Growing up in Van Nuys, California, Mr. Pottorff, a football player, played on the "Wonder Team" of 1940, earning himself a scholarship to Arizona State, where he earned League honors. His scholarship was curtailed, however, by the onset of World War II, whereupon Mr. Pottorff enlisted in the United States' Marine Corps. Mr. Pottorff briefly played on the Marine Corps' team, but was reassigned as part of the occupying forces of Tarawa, and a member of the initial invasion of Iwo Jima. A radio repairmen, by class, he was assigned to the rear, however the radio man was hit during the first hour, moving him to the front, whereupon the forward observer was hit, putting Mr. Pottorff in a spotting position behind enemy lines. A subsequent Banzai charge decimated the "safe" positions leaving the FO team stranded and incommunicado for 10 days with fellow Marines, although they continued spotting artillery targets for the warships offshore. Mr. Pottorff was "missing in action" for these 10 days. After fierce battles, including an all-night charge that the team fended off with hand grenades, Mr. Pottorff finally made it back, only to be struck in the chest by a bullet that first impacted the stock of his M-1 carbine, "Margie," the namesake of the woman that was to become his wife of 53 years. Mr. Pottorff sustained two other hits in the battle, but steadfastly refused to apply for the commensurate "Purple Hearts," in deference to his friends who did not survive to show off their bullet holes.

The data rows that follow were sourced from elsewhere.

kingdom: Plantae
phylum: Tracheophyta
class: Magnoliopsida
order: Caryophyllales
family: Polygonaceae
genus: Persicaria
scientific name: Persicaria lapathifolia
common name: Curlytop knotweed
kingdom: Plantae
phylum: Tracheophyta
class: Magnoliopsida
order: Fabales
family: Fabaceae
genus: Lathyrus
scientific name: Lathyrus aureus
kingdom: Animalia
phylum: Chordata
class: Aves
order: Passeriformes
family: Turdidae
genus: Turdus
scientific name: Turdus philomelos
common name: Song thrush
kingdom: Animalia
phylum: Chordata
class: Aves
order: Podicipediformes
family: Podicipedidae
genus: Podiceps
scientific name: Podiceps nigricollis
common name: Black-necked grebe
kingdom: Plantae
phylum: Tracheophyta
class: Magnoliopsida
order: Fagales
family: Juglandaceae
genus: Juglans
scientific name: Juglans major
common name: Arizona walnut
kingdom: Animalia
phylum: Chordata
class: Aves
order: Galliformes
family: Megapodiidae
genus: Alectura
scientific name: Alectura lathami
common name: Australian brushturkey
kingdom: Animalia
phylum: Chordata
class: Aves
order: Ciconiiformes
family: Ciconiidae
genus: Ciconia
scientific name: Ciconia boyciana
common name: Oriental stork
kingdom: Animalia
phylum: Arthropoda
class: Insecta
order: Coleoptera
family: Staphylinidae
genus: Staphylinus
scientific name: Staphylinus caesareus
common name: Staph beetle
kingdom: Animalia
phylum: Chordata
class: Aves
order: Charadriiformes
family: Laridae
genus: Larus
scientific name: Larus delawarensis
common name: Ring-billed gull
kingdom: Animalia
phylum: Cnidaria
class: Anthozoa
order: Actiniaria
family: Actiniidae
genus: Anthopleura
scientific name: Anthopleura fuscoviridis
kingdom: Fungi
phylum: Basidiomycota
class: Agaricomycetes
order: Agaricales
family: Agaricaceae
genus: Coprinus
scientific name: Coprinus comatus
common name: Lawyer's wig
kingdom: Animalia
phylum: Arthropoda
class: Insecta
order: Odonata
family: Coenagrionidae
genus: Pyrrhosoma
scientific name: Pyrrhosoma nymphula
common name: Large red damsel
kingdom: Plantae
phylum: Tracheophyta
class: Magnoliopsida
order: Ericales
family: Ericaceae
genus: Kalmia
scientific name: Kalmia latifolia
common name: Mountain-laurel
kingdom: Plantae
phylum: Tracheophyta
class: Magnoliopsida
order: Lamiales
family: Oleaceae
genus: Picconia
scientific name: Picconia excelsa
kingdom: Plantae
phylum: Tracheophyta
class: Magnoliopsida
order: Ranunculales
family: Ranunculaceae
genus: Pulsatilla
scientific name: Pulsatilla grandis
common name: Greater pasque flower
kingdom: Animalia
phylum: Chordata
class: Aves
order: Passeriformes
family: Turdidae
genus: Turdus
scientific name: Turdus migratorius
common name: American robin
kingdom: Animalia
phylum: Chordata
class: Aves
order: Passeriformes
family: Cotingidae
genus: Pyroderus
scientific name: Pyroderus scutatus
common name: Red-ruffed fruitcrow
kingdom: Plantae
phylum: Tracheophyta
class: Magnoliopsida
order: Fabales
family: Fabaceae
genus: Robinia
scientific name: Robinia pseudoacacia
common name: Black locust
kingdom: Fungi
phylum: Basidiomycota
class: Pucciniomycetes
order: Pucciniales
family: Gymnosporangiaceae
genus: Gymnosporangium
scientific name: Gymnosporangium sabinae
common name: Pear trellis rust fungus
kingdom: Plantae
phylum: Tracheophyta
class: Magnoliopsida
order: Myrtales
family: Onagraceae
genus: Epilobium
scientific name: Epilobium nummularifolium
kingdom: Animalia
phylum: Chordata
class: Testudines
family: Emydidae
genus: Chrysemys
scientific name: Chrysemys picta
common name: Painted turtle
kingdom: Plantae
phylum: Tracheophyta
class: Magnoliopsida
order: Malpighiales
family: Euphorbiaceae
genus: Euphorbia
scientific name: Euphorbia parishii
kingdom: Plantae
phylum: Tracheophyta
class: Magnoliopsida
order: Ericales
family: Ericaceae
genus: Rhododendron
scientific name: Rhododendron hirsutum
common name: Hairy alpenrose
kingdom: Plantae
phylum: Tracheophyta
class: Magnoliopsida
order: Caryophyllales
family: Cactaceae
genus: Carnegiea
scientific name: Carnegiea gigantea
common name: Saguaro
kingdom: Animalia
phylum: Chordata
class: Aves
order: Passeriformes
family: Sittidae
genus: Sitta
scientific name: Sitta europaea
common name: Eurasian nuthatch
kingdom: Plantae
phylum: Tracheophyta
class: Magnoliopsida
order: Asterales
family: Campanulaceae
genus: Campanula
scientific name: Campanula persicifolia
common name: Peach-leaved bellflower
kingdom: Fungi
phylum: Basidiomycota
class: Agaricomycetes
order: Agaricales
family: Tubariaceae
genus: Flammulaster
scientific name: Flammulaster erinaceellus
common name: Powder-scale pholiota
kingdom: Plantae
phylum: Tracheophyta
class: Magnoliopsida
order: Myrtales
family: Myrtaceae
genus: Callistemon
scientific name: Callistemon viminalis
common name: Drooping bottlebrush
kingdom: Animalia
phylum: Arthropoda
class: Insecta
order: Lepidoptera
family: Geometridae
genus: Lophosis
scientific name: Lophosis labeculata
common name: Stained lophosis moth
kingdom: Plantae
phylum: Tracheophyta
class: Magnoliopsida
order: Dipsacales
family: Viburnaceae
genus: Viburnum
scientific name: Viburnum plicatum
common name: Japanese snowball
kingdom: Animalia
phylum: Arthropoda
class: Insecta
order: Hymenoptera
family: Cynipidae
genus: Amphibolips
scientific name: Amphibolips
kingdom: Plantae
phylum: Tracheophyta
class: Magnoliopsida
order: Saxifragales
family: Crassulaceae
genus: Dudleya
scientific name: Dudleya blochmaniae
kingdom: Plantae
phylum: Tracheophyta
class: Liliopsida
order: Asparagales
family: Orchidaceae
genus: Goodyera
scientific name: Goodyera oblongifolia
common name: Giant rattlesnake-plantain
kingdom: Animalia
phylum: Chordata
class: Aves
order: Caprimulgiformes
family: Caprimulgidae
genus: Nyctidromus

Mr. Pottorff was employed by the Pacific Telephone Company for over 30 years-taking part in the development of its microwave capabilities, interfacing with Bell Labs, and in overseeing real assets and the company's motor vehicle fleet.
He was first elected to the Board of the Lakeside Irrigation District in the early 1960s and served for 30 years, priding himself for his role in keeping Lakeside's water rates among the most competitive in the County.
Mr. Pottorff's retirement found him traveling abroad, talking to worldwide friends in his "hamshack," producing wine in his backyard vineyard, and doting on his grandsons. Mr. Pottorff was a former member of Toastmasters and the Lakeside Optimist Club, serving more than one term as an officer. An avid bridge player, Mr. Pottorff could boast 3 victories in the Optimist sponsored tournament-with three different partners-his wife, his sister-in-law, and his son.
An avid outdoorsman, Mr. Pottorff loved to hunt and fish, passing that tradition on to his children-one of whom is a County Fish and Wildlife Commissioner. Mr. Pottorff was a member of many conservation organizations and was a federally licensed migratory bird breeder.
Amateur radio, however, was Mr. Pottorff's greatest passion as he was active on multiple frequencies. He received his first radio station license prior to WWII. Sadly, radio station W6ERF has ceased broadcasting.
His wife Margaret, his daughter and son-in-law, Yvonne and Ronald Peck, two grandsons, Aaron and Ryan Peck, of Oxnard, and his son Michael, of Oceanside, survive Mr. Pottorff.